EXERCISE OBJECTIVE: Reproduce each entry exactly as it reads. Leave the images out.

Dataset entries
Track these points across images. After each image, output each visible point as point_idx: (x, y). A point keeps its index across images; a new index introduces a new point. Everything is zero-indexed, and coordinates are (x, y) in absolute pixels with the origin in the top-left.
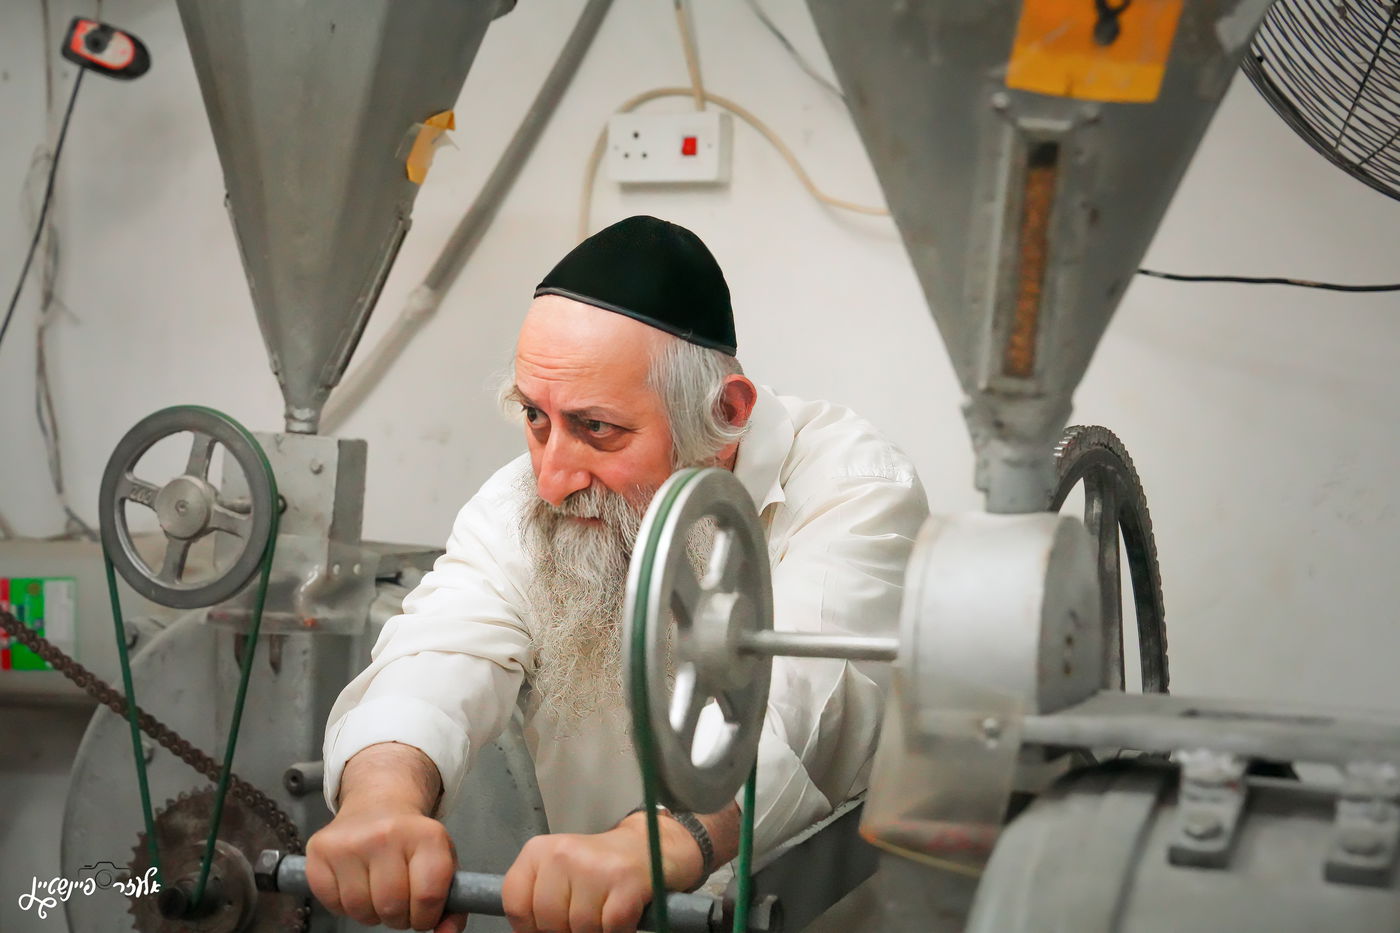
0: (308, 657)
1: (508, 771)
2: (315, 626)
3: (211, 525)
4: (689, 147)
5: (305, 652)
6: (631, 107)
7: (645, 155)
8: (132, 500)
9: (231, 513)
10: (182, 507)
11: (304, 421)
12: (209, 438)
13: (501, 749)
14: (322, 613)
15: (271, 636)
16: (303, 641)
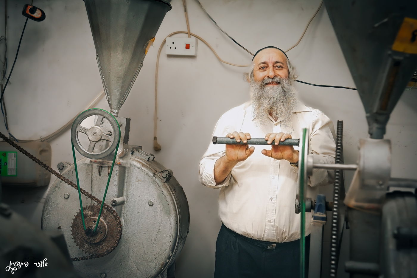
0: (118, 172)
1: (167, 201)
2: (120, 164)
3: (102, 138)
4: (188, 47)
5: (117, 171)
6: (171, 36)
7: (175, 48)
8: (80, 132)
9: (108, 136)
10: (95, 134)
11: (116, 113)
12: (103, 117)
13: (165, 195)
14: (121, 161)
15: (108, 167)
16: (116, 168)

RESPONSE:
Track these points across images. After each image, output each visible point as point_idx: (x, y). A point keeps its index across images; a new index introduces a new point. Everything is zero-indexed, and coordinates are (x, y) in absolute pixels with the origin in the top-left.
0: (308, 657)
1: (508, 771)
2: (315, 626)
3: (211, 525)
4: (689, 147)
5: (305, 652)
6: (631, 107)
7: (645, 155)
8: (132, 500)
9: (231, 513)
10: (182, 507)
11: (304, 421)
12: (209, 438)
13: (501, 749)
14: (322, 613)
15: (271, 636)
16: (303, 641)
0: (118, 172)
1: (167, 201)
2: (120, 164)
3: (102, 138)
4: (188, 47)
5: (117, 171)
6: (171, 36)
7: (175, 48)
8: (80, 132)
9: (108, 136)
10: (95, 134)
11: (116, 113)
12: (103, 117)
13: (165, 195)
14: (121, 161)
15: (108, 167)
16: (116, 168)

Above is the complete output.